For the first time since 1999, a Sprint Cup restrictor-plate race did not feature Dale Earnhardt Jr. in the field.
Instead, still recovering from the effects of a season-ending concussion, the 10-time restrictor-plate winner was a guest in the NBCSN booth for a portion of Sunday’s Hellmann’s 500 at Talladega Superspeedway.
It was Earnhardt’s first time in the NBCSN booth after previously having been a guest for a Fox Sports 1 broadcast of a Xfinity Series race earlier this year.
“That was so much fun,” Earnhardt said on his Dale Jr. Download podcast. “I felt super comfortable up there, being great friends with (former crew chief) Steve (Letarte) and knowing Jeff Burton very well. Rick Allen, those guys are pros. I got a new respect for those guys, Darrell Waltrip, Jeff Gordon and all them. There’s a lot going on up there in that booth, and those guys are on top of it. It was really impressive. It’s fun to be a witness to that.”
Earnhardt doesn’t plan to retire from racing in the near future, but the Hendrick Motorsports driver is unsure if his post-racing career path will be similar to Gordon’s and lead into TV.
“I don’t know if I’ll ever have a future in broadcasting, but it’s a personal experience for me to be able to get up in there and look at it,” Earnhardt said.
Earnhardt joined the broadcast about halfway through the race and discussed how difficult it is to advance through the field and how he chooses who’ll he’ll team up with during plate races.
“To get an opportunity to go to all these different avenues and see all kinds of angles and perspectives of what goes into a Sunday at the race track is pretty neat,” Earnhardt said. “I felt very lucky.”
Earnhardt’s day overlooking Talladega didn’t end with the NBCSN booth.
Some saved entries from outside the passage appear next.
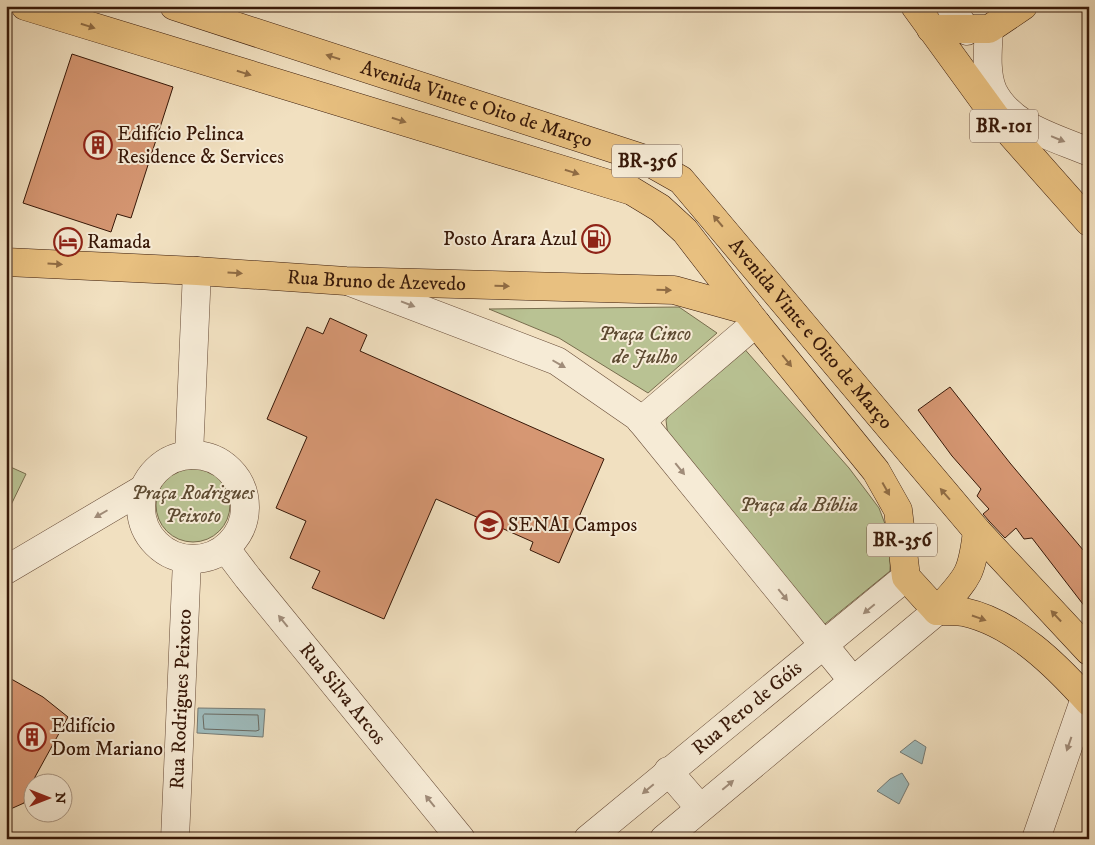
<svg xmlns="http://www.w3.org/2000/svg" width="1095" height="845" font-family="'IM FELL DW Pica',serif">
  <rect width="100%" height="100%" fill="#f1e0c0"/>
  <filter id="stains"><feTurbulence type="fractalNoise" baseFrequency=".004" numOctaves="4"/><feColorMatrix values="0 0 0 0 .2 0 0 0 0 .09 0 0 0 0 .02 0 0 0 .5 -.17"/></filter>
  <radialGradient id="worn" r=".72"><stop offset=".6" stop-color="#630" stop-opacity="0"/><stop offset="1" stop-color="#630" stop-opacity=".3"/></radialGradient>
  <!-- green -->
  <g fill="#b9c293" stroke="#786d4e">
    <path d="M679,307L717,333L648,393L559,338L489,309Z"/>
    <path d="M741,345L849,468L879,508L891,540L890,571L820,628L668,437L666,420L675,404Z"/>
    <path d="M6,465L26,474L9,509L6,508Z"/>
    <circle cx="193" cy="505" r="37"/>
  </g>
  <!-- water -->
  <g fill="#9ebbbc" stroke="#757a74">
    <path d="M198,708L265,709L263,737L197,733Z"/>
    <path d="M915,740L926,747L922,764L900,752Z"/>
    <path d="M902,773L909,784L899,804L877,791L890,779Z"/>
  </g>
  <g fill="none" stroke-linecap="round" stroke-linejoin="round">
    <!-- shore -->
    <path stroke="#6a6a62" stroke-width="1" d="M205,714L258,715L259,730L256,731L204,729L203,716Z"/>
  </g>
  <!-- building -->
  <g fill="#d69773" stroke="#371808">
    <path d="M72,54L173,87L131,218L117,214L111,232L23,203Z"/>
    <path d="M330,318L367,335L360,351L604,459L559,563L530,550L533,542L436,499L384,619L312,588L320,571L290,558L306,521L276,508L307,437L267,419L307,327L323,334Z"/>
    <path d="M950,387L1010,463L1089,557V612L1032,538L1024,539L1016,528L1005,538L989,521L983,514L989,509L977,496L981,489L952,456L918,410Z"/>
    <path d="M6,676L43,697L68,717L35,777L24,803L6,811Z"/>
  </g>
  <g fill="none" stroke-linecap="round" stroke-linejoin="round">
    <defs>
      <g id="minor">
        <path d="M950,6L967,31"/>
        <path d="M989,29C988,48 985,73 993,91C1011,127 1054,137 1089,152"/>
        <path d="M350,282L557,361L638,417L853,681"/>
        <path d="M641,421L756,323"/>
        <circle cx="193" cy="507" r="52"/>
        <path d="M189,455L197,271"/>
        <path id="s1" d="M226,549L248,578L461,839"/>
        <path d="M6,570L143,489"/>
        <path d="M668,771L700,808"/>
        <path id="s2" d="M175,839L187,560"/>
        <path id="s3" d="M588,839L906,577"/>
        <path d="M664,839L937,611"/>
        <path d="M1036,839L1085,698"/>
      </g>
      <g id="major">
        <path d="M25,6L632,191L660,208L685,231L756,323L876,471L898,510L906,577L937,611C946,611 956,611 964,612C1014,623 1056,665 1089,702"/>
        <path id="s4" d="M174,6L642,158L681,180L977,531L1089,651"/>
        <path d="M931,29H989L1023,6"/>
        <path id="s5" d="M6,262L197,271L346,281L674,290L746,310"/>
        <path d="M937,611C967,578 972,576 977,531"/>
      </g>
      <path id="highway" d="M915,6L995,116L1089,222"/>
    </defs>
    <!-- minor casing -->
    <use href="#minor" stroke="#664a36" stroke-width="29"/>
    <!-- major casing -->
    <use href="#major" stroke="#371808" stroke-width="29"/>
    <!-- highway casing -->
    <use href="#highway" stroke="#371808" stroke-width="29"/>
    <!-- minor -->
    <use href="#minor" stroke="#f6ebd6" stroke-width="28"/>
    <!-- major -->
    <use href="#major" stroke="#e8c080" stroke-width="28"/>
    <!-- highway -->
    <use href="#highway" stroke="#e8c080" stroke-width="28"/>
  </g>
  <!-- one-way arrows -->
  <defs><path id="oneway-solid" d="M-6-.8H1V-3.2L6.5 0L1 3.2V.8H-6Z" transform="scale(1.25)"/></defs>
  <g fill="#906c44">
    <use href="#oneway-solid" transform="translate(88 26) rotate(17)"/>
    <use href="#oneway-solid" transform="translate(333 57) rotate(-162)"/>
    <use href="#oneway-solid" transform="translate(244 73) rotate(17)"/>
    <use href="#oneway-solid" transform="translate(399 120) rotate(17)"/>
    <use href="#oneway-solid" transform="translate(572 172) rotate(17)"/>
    <use href="#oneway-solid" transform="translate(718 221) rotate(-130)"/>
    <use href="#oneway-solid" transform="translate(55 264) rotate(3)"/>
    <use href="#oneway-solid" transform="translate(235 273) rotate(4)"/>
    <use href="#oneway-solid" transform="translate(502 286) rotate(2)"/>
    <use href="#oneway-solid" transform="translate(664 290) rotate(1)"/>
    <use href="#oneway-solid" transform="translate(787 361) rotate(51)"/>
    <use href="#oneway-solid" transform="translate(886 489) rotate(61)"/>
    <use href="#oneway-solid" transform="translate(945 494) rotate(-131)"/>
    <use href="#oneway-solid" transform="translate(1056 616) rotate(-133)"/>
    <use href="#oneway-solid" transform="translate(979 618) rotate(19)"/>
  </g>
  <g fill="#a08c79">
    <use href="#oneway-solid" transform="translate(1058 139) rotate(22)"/>
    <use href="#oneway-solid" transform="translate(408 304) rotate(21)"/>
    <use href="#oneway-solid" transform="translate(559 364) rotate(30)"/>
    <use href="#oneway-solid" transform="translate(680 469) rotate(51)"/>
    <use href="#oneway-solid" transform="translate(101 514) rotate(150)"/>
    <use href="#oneway-solid" transform="translate(783 595) rotate(51)"/>
    <use href="#oneway-solid" transform="translate(869 609) rotate(140)"/>
    <use href="#oneway-solid" transform="translate(283 621) rotate(-129)"/>
    <use href="#oneway-solid" transform="translate(1069 744) rotate(109)"/>
    <use href="#oneway-solid" transform="translate(728 785) rotate(-40)"/>
    <use href="#oneway-solid" transform="translate(648 789) rotate(140)"/>
    <use href="#oneway-solid" transform="translate(430 801) rotate(-129)"/>
  </g>
  <!-- icons -->
  <defs>
    <symbol id="building-ring" viewBox="-11 -11 22 22"><circle r="9.5" fill="#f6ebd6" stroke="#8f2418" stroke-width="1.5"/><path d="M-4-6H4V6H1V3H-1V6H-4ZM-2.5-4.3h1.7v1.8h-1.7ZM.8-4.3h1.7v1.8H.8ZM-2.5-1h1.7V.8h-1.7ZM.8-1h1.7V.8H.8Z" fill="#8f2418"/></symbol>
    <symbol id="fuel-ring" viewBox="-11 -11 22 22"><circle r="9.5" fill="#f6ebd6" stroke="#8f2418" stroke-width="1.5"/><path d="M-5.5-6h7V0h2V4h1.3V-2.5L3-4.5l.8-.8L6-3V5H2.5V1h-1V6h-7ZM-4.2-4.7v3.2H.2V-4.7Z" fill="#8f2418"/></symbol>
    <symbol id="hotel-ring" viewBox="-11 -11 22 22"><circle r="9.5" fill="#f6ebd6" stroke="#8f2418" stroke-width="1.5"/><path d="M-6-4.5h1.5V1H6V5H4.5V3h-9V5H-6ZM-4 0a1.8 1.8 0 1 1 3.6 0ZM.5 0V-2.5h3Q6-2.5 6 0Z" fill="#8f2418"/></symbol>
    <symbol id="university-ring" viewBox="-11 -11 22 22"><circle r="9.5" fill="#f6ebd6" stroke="#8f2418" stroke-width="1.5"/><path d="M0-5L7-2L0 1L-7-2ZM-4 1L0 2.5L4 1V4Q0 6-4 4Z" fill="#8f2418"/></symbol>
  </defs>
  <g fill-rule="evenodd">
    <use href="#building-ring" x="82" y="129" width="32" height="32"/>
    <use href="#fuel-ring" x="580" y="223" width="32" height="32"/>
    <use href="#hotel-ring" x="52" y="226" width="32" height="32"/>
    <use href="#university-ring" x="473" y="509" width="32" height="32"/>
    <use href="#building-ring" x="16" y="721" width="32" height="32"/>
  </g>
  <g text-anchor="middle" dominant-baseline="central" stroke-width="4" stroke-linejoin="round" paint-order="stroke">
    <!-- shield labels -->
    <g fill="#f6ebd6" stroke="#705746" stroke-width="1">
      <rect x="970" y="109.5" width="68" height="33" rx="4"/>
      <rect x="612" y="144.5" width="70" height="33" rx="4"/>
      <rect x="867" y="523.5" width="70" height="33" rx="4"/>
    </g>
    <g font-size="19" font-weight="bold" fill="#371808">
      <text x="1004" y="126">BR-101</text>
      <text x="647" y="161">BR-356</text>
      <text x="902" y="540">BR-356</text>
    </g>
    <!-- street labels -->
    <g font-size="20" fill="#371808" stroke="#f6ebd6">
      <text stroke="none"><textPath href="#s4" startOffset="318">Avenida Vinte e Oito de Março</textPath></text>
      <text stroke="none"><textPath href="#s5" startOffset="371">Rua Bruno de Azevedo</textPath></text>
      <text stroke="none"><textPath href="#s4" startOffset="738">Avenida Vinte e Oito de Março</textPath></text>
      <text stroke="none"><textPath href="#s1" startOffset="186">Rua Silva Arcos</textPath></text>
      <text stroke="none"><textPath href="#s2" startOffset="140">Rua Rodrigues Peixoto</textPath></text>
      <text stroke="none"><textPath href="#s3" startOffset="206">Rua Pero de Góis</textPath></text>
    </g>
    <!-- poi labels -->
    <g font-size="20" fill="#371808" stroke="#f6ebd6" text-anchor="start">
      <text x="117" y="134">Edifício Pelinca<tspan x="117" dy="23">Residence &amp; Services</tspan></text>
      <text x="577" y="239" text-anchor="end">Posto Arara Azul</text>
      <text x="87" y="242">Ramada</text>
      <text x="508" y="525">SENAI Campos</text>
      <text x="51" y="726">Edifício<tspan x="51" dy="23">Dom Mariano</tspan></text>
    </g>
    <!-- park labels -->
    <g font-size="20" font-style="italic" fill="#5e4b32" stroke="#f6ebd6">
      <text x="645" y="334">Praça Cinco<tspan x="645" dy="23">de Julho</tspan></text>
      <text x="193" y="493">Praça Rodrigues<tspan x="193" dy="23">Peixoto</tspan></text>
      <text x="799" y="505">Praça da Bíblia</text>
    </g>
  </g>
  <!-- margin -->
  <rect width="1095" height="845" fill="none" stroke="#f1e0c0" stroke-width="25"/>
  <rect x="8" y="8" width="1080" height="830" fill="none" stroke="#371808" stroke-width="2.5"/>
  <rect x="12" y="12" width="1070" height="820" fill="none" stroke="#371808"/>
  <!-- north arrow -->
  <g transform="translate(48 798) rotate(90)"><circle r="24" fill="#f6ebd6" stroke="#aa9784"/>
  <path d="M0-4L9 19L0 12L-9 19Z" fill="#8f2418"/>
  <text y="-8" font-size="14" font-weight="bold" text-anchor="middle" fill="#371808">N</text>
  </g>
  <rect width="100%" height="100%" filter="url(#stains)"/>
  <rect width="100%" height="100%" fill="url(#worn)"/>
</svg>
He also “took the opportunity” to visit the MRN booth for a time.
“Same thing there, never really had that chance to do that and put it on myself to go check that out and experience it,” said Earnhardt, who was part of the ceremony that renamed Talladega’s MRN booth after the late Barney Hall in September. “Doing the radio vs. TV, two completely different things. The radio guys, they really describe the action as they’re seeing it on the racetrack and they’re tossing this invisible baton to each other around the racetrack as they describe the action.
“The guys on TV don’t really cover the action as much as they talk about why you’re seeing what’s happening, describing drafting and explaining how that stuff works. You’re actually seeing the racing action, so they don’t really talk about what’s happening as much as they’re describing how the sport works.
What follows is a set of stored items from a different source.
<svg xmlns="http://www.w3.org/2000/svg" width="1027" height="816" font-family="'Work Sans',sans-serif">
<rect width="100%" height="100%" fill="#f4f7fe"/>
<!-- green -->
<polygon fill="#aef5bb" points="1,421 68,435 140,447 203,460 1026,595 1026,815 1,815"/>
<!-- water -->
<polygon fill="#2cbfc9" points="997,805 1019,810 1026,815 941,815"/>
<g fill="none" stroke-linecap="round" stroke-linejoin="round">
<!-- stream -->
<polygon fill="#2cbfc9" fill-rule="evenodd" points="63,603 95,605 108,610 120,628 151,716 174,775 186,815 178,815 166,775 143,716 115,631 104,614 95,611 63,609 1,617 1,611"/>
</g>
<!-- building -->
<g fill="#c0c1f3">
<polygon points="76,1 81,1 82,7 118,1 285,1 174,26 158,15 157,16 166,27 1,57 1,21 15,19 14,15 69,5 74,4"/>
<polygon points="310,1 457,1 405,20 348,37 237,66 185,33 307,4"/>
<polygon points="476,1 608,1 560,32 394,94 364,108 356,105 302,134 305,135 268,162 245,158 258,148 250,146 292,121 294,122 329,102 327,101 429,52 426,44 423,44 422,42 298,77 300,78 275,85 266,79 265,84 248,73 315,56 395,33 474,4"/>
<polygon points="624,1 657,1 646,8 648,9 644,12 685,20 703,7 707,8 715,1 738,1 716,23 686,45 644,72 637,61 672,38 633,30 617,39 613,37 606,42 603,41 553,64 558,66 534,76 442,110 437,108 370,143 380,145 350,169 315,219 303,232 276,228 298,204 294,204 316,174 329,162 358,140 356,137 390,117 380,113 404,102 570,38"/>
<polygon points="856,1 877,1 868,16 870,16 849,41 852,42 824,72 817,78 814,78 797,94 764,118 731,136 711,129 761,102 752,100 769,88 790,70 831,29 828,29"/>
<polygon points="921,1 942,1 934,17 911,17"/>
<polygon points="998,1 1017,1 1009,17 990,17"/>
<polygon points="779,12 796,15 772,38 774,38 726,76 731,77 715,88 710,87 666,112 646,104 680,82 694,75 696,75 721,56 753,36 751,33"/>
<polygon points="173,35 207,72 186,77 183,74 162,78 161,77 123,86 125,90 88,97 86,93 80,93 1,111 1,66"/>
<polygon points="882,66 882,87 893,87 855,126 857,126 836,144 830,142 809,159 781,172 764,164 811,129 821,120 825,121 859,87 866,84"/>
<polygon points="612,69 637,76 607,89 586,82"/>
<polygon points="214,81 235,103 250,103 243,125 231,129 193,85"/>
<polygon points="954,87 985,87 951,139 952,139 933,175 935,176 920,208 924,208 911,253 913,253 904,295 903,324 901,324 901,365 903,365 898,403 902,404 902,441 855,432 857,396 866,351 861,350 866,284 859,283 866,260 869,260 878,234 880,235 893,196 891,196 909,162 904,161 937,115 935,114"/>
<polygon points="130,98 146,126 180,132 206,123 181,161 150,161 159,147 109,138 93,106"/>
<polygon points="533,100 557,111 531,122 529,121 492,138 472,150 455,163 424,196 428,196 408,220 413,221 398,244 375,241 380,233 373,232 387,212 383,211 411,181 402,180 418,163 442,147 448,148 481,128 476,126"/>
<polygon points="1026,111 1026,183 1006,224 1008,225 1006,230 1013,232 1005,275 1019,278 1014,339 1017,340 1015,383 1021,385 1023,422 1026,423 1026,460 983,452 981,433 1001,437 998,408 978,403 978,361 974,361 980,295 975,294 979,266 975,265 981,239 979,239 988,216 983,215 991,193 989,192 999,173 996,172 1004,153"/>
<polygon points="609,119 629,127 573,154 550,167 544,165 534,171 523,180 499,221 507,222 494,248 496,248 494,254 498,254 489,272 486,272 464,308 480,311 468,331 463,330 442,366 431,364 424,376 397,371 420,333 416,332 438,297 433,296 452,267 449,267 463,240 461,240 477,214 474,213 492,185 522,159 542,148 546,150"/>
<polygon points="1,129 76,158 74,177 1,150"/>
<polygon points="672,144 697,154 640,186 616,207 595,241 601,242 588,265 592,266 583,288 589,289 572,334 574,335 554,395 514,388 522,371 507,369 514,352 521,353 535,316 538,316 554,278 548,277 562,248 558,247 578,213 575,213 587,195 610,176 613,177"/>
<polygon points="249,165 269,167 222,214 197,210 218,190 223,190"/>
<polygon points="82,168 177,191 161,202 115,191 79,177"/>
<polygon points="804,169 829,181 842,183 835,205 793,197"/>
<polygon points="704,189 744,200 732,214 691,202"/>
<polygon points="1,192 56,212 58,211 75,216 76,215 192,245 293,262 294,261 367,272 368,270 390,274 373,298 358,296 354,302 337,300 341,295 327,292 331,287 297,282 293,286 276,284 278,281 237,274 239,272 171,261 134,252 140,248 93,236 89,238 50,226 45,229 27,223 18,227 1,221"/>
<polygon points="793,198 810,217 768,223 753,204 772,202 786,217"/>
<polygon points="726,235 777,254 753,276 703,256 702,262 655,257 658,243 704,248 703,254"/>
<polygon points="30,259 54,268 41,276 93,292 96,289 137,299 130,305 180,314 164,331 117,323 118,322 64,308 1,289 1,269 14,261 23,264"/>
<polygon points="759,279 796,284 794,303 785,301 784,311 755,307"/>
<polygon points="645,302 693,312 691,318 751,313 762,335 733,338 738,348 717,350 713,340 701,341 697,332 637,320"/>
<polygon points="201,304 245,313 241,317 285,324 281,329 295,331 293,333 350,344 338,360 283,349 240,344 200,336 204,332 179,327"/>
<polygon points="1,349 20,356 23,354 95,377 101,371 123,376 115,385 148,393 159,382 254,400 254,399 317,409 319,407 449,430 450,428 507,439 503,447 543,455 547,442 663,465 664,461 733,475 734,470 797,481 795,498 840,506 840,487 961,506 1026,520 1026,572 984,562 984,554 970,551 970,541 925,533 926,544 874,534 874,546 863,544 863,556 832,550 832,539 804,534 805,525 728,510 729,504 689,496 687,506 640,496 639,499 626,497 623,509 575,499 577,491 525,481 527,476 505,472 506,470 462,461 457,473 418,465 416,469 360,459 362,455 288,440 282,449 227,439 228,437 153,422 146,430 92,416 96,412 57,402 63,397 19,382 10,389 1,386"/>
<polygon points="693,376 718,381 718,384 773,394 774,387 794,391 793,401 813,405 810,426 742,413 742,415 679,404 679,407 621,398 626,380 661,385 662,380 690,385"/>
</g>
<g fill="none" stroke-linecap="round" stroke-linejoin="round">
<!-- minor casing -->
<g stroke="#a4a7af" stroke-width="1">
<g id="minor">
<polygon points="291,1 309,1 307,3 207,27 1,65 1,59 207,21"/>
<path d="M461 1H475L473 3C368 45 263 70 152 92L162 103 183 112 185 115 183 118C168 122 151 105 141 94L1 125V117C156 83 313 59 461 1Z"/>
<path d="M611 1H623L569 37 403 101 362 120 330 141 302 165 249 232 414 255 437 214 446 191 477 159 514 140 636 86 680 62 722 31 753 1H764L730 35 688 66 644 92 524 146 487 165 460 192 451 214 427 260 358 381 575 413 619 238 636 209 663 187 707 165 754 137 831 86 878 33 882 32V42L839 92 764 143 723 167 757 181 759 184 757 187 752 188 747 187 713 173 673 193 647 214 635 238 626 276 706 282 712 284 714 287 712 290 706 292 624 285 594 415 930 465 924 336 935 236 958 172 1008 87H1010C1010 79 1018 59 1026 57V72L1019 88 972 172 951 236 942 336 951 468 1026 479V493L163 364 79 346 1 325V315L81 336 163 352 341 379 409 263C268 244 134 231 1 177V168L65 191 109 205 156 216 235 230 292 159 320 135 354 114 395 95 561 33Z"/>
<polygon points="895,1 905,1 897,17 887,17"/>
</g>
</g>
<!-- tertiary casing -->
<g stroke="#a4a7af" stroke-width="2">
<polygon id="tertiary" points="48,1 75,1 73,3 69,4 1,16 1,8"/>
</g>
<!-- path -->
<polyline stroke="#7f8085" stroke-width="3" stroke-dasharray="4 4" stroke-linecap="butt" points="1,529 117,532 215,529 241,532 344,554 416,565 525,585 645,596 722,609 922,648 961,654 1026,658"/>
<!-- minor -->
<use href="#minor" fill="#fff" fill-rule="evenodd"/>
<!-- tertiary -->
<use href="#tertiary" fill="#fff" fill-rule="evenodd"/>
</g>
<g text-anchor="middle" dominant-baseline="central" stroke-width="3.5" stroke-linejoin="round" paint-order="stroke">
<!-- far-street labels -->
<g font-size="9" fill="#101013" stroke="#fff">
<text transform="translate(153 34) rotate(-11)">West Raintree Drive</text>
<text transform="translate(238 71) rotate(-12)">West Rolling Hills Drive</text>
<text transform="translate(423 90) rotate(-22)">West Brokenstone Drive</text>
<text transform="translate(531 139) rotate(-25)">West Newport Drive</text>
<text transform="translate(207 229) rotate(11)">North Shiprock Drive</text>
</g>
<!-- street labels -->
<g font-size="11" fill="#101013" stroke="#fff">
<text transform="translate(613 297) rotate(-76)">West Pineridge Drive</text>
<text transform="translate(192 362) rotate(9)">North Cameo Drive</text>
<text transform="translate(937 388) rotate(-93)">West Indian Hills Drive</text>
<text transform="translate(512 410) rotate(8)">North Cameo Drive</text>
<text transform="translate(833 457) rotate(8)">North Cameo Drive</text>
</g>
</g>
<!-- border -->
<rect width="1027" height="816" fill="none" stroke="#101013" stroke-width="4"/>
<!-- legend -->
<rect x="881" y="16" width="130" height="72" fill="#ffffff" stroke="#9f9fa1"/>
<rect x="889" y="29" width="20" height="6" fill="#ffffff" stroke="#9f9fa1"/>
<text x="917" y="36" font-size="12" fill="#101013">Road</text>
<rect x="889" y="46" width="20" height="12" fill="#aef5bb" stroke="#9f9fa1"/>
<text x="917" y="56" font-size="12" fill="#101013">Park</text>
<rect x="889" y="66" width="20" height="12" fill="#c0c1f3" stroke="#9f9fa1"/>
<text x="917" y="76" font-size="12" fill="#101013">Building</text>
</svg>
Earnhardt said he doesn’t “know which one I enjoyed better. They’re both pretty unique and fun.
“I hope the fans at home enjoyed the insight I was able to give. I’m not a professional broadcaster, but I hope that I was easy to understand and did a good job explaining myself. The draft is a real technical thing. I like to try to explain what’s going on to folks.”
Fans will be able to get Earnhardt’s perspective again Sunday. Earnhardt will rejoin the NBCSN booth for a portion of the broadcast of the Sprint Cup race at Martinsville Speedway, which will begin at 1:30 p.m. ET.